There were originally thirteen locks and thirteen staunches (also known as flash locks) along the river and these were entirely constructed form timber. A distinguishing feature of the locks was the lintel that prevented the locks from collapsing inwards. This was almost unique to the Stour and has therefore been used in the River Stour Trust logo as well as being the name of our bi-annual journal, the Lock Lintel.
The early designs of staunches or flash locks had a single gate that upon opening would release a sudden surge of water. Boats moving downstream would wait above the lock until the gate was opened and a ‘flash’ of water carried the boats with it. Later designs comprised two sets of lock gates and a central chamber. Craft enter the chamber and water is released either from or into the central chamber.
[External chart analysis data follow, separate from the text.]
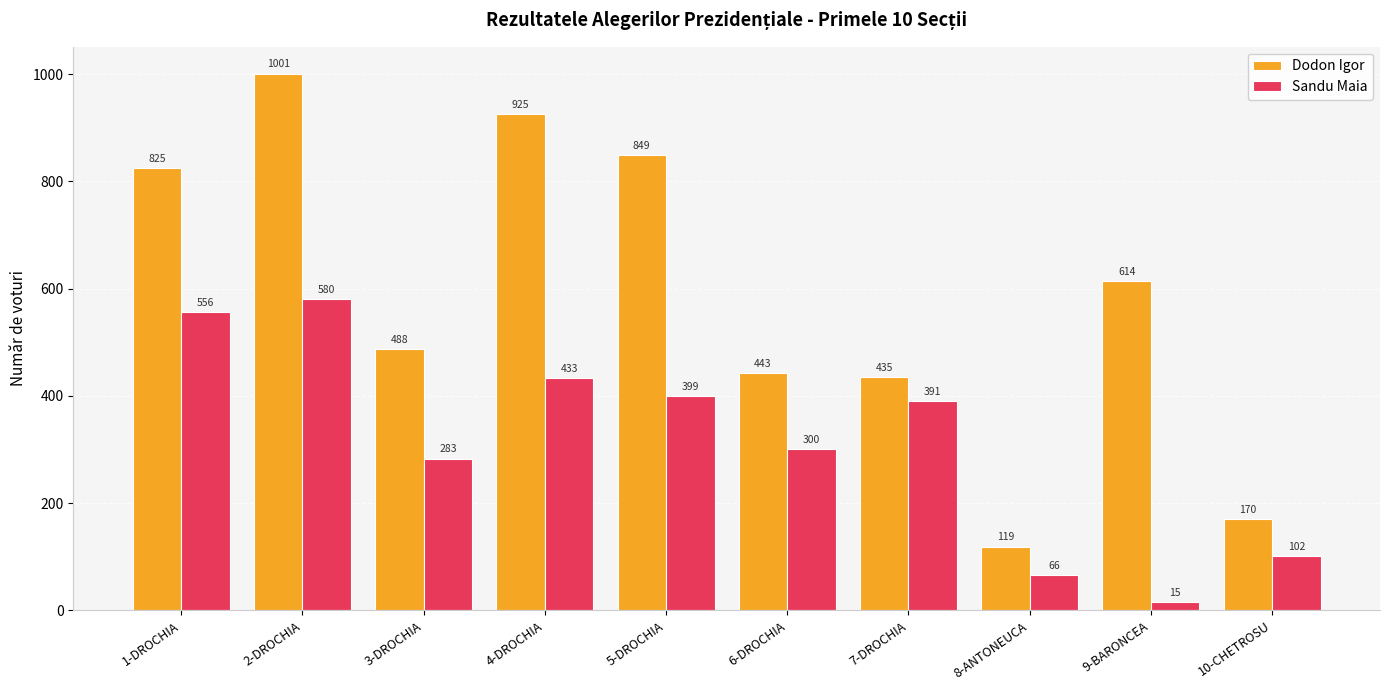

What is the spread (max minus min) of values at 2-DROCHIA?

421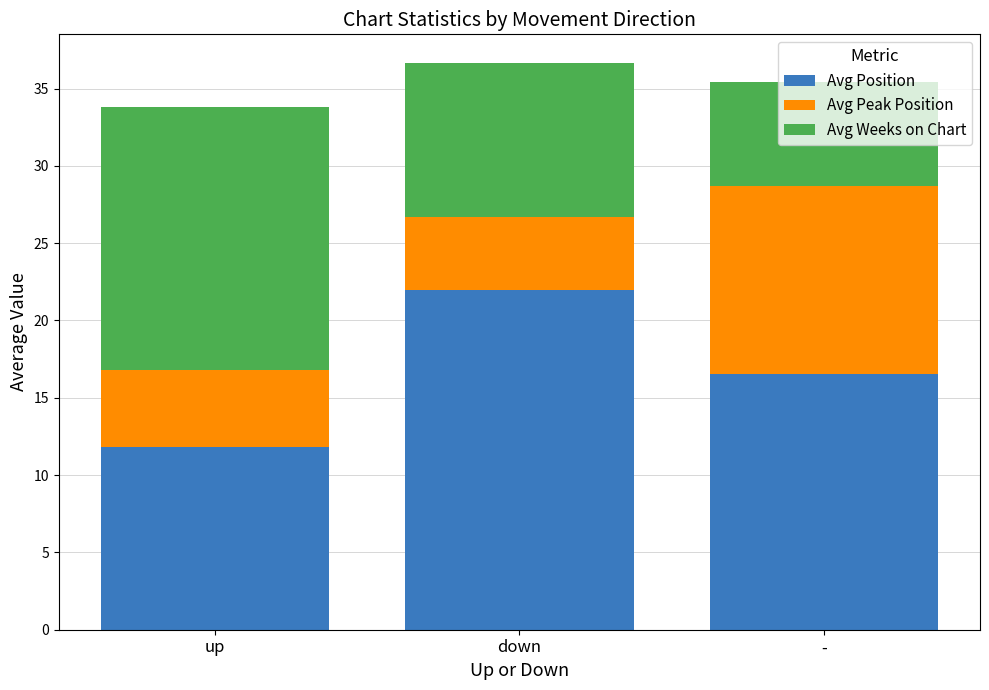

What is the total value across all series at down?

36.7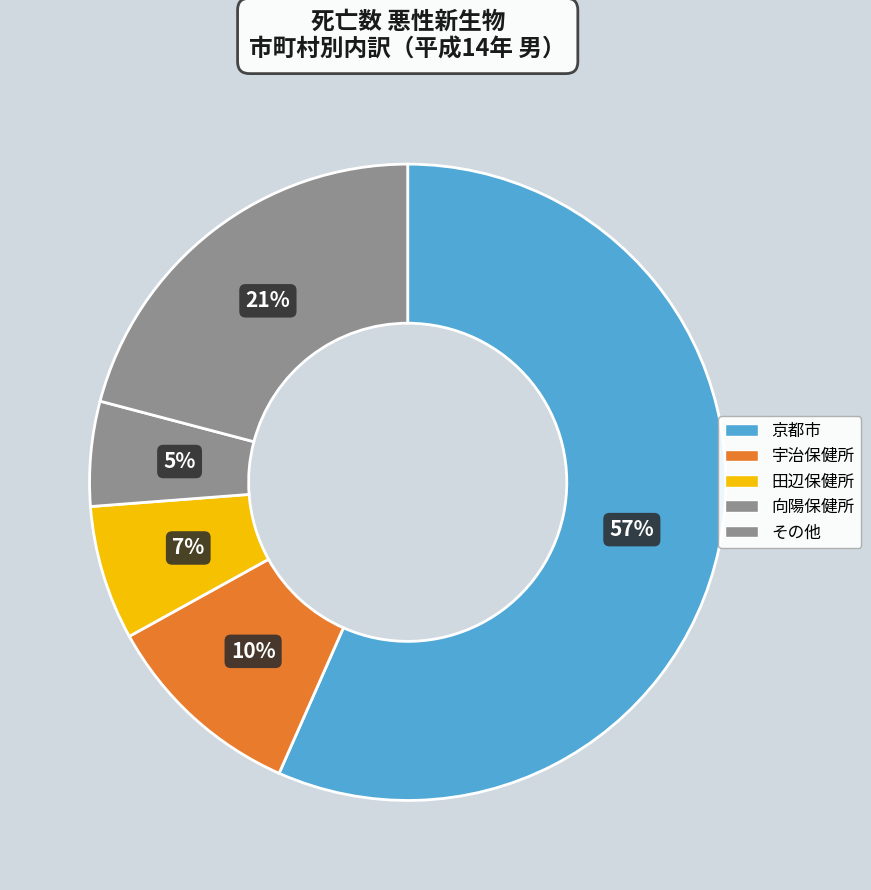

How many segments does this pie chart have?

5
This brings craft to the same level as the water beyond the second pair of gates to continue passage along the river.
The River Stour Trust seeks to reinstate the locks along the river to enable through navigation. We have successfully restored the locks at Dedham, Flatford and Great Cornard whilst the restoration of Stratford St Mary Lock is our current major project.
Download lock operation guides by clicking on the links below:
In 1990 the Environment Agency decided to utilise both Dedham and Flatford Locks for flood control purposes and a tilting weir was inserted into the floor of each lock. At the same time, the River Stour Trust carried out improvement works to the lock gates that enabled the lock to be re-opened for navigational use. The unique paddle gear and gates are replicas of the original design.
The River Stour Trust restored Flatford Lock which involved removing tons of mud and silt from the chamber and making the gates watertight. It was opened on Easter Day in 1975 by Lord Greenwood of Rossendale who was a President of the Trust at that time. In 1990, the Environment Agency decided to utilise both Flatford and Dedham Locks for flood control purposes and a tilting weir was inserted into the floor of each lock. By this time, the lock gates were in a poor condition once again and a national appeal successfully attracted sponsorship for the works and new lock gates were installed in 1991. Lintels were also added to maintain a traditional appearance. It was officially re-opened in 1992 by John Constable, a descendant of the well known painter and a President of the Trust at that time.
GREAT CORNARD LOCK
The lock had become derelict in the 1920s and an automatic weir was built on its site. The River Stour Trust was responsible for the construction of a new lock adjacent to the site of the original lock. The new lock has a chamber constructed from concrete and brick whilst the gates are steel.
The addition of the wooden lintels was not structurally necessary but retained the traditional and unique design element of the original lock. The lock was formally opened in September 1997 and restored passage between Sudbury in Suffolk and Great Henny in Essex. It was the first new lock on the river for over 200 years and the first completed Millennium project in East Anglia.
STRATFORD ST MARY LOCK
The restoration of this lock will follow the successful restoration of the locks at Flatford, Dedham and Great Cornard; and open a further three miles of navigation along the River Stour. In Victorian times, and until the late 1950s, a boat hire station existed in the lock cut demonstrating that the river has been used recreationally for many years.
The environmentally sensitive nature of the site means we can only work there during a few summer months each year.